Repeat exactly the lines from the line containing "如果不允许版本增加，可以获得最好的稳定性，但失去了依赖包自我优化的能力" through the last line of the records below, inclusive, and nothing else.

Dataset: Begin

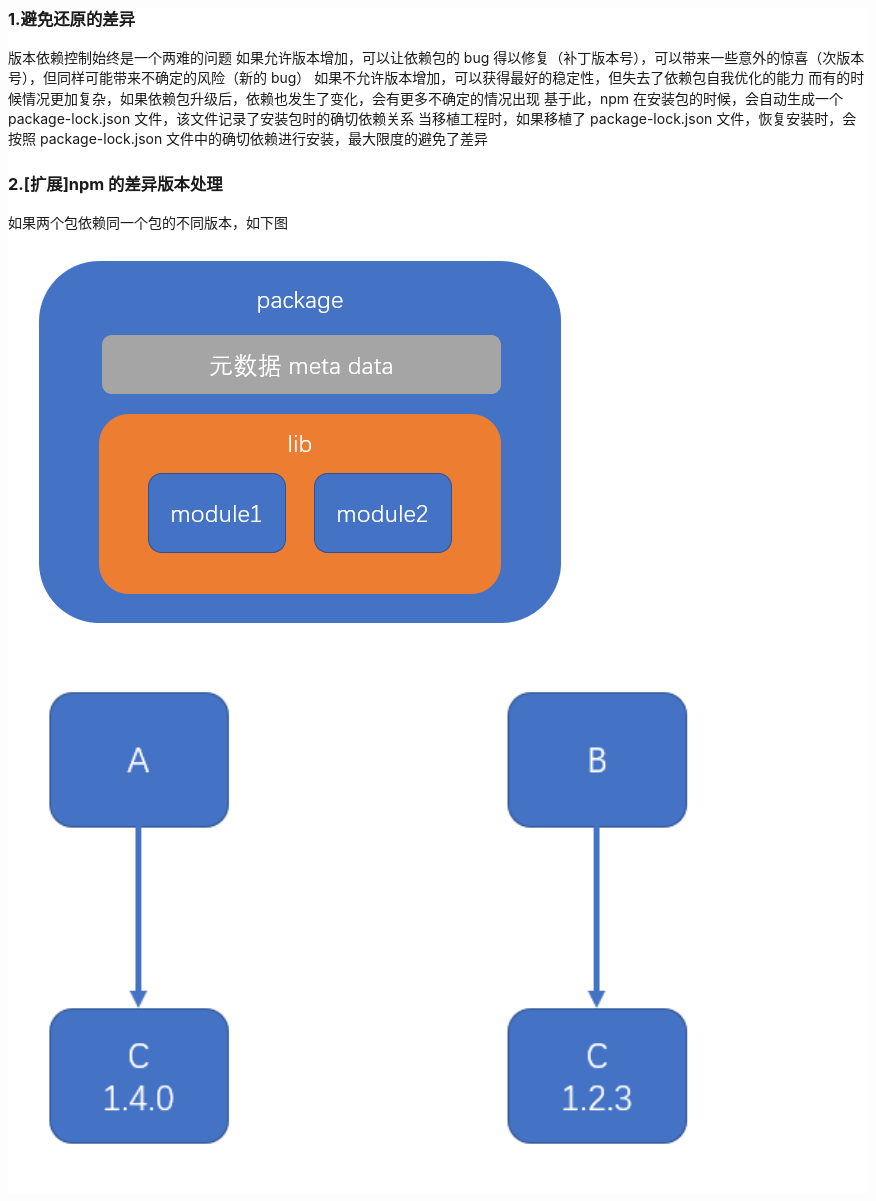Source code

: ### 1.避免还原的差异

版本依赖控制始终是一个两难的问题
如果允许版本增加，可以让依赖包的 bug 得以修复（补丁版本号），可以带来一些意外的惊喜（次版本号），但同样可能带来不确定的风险（新的 bug）
如果不允许版本增加，可以获得最好的稳定性，但失去了依赖包自我优化的能力
而有的时候情况更加复杂，如果依赖包升级后，依赖也发生了变化，会有更多不确定的情况出现
基于此，npm 在安装包的时候，会自动生成一个 package-lock.json 文件，该文件记录了安装包时的确切依赖关系
当移植工程时，如果移植了 package-lock.json 文件，恢复安装时，会按照 package-lock.json 文件中的确切依赖进行安装，最大限度的避免了差异

### 2.[扩展]npm 的差异版本处理

如果两个包依赖同一个包的不同版本，如下图

![](../public/front-end-engineering/2023-02-01-22-03-59.png)
![](../public/front-end-engineering/2023-02-01-22-04-06.png)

Dataset: End

**Problem solution**
如果不允许版本增加，可以获得最好的稳定性，但失去了依赖包自我优化的能力
而有的时候情况更加复杂，如果依赖包升级后，依赖也发生了变化，会有更多不确定的情况出现
基于此，npm 在安装包的时候，会自动生成一个 package-lock.json 文件，该文件记录了安装包时的确切依赖关系
当移植工程时，如果移植了 package-lock.json 文件，恢复安装时，会按照 package-lock.json 文件中的确切依赖进行安装，最大限度的避免了差异

### 2.[扩展]npm 的差异版本处理

如果两个包依赖同一个包的不同版本，如下图

![](../public/front-end-engineering/2023-02-01-22-03-59.png)
![](../public/front-end-engineering/2023-02-01-22-04-06.png)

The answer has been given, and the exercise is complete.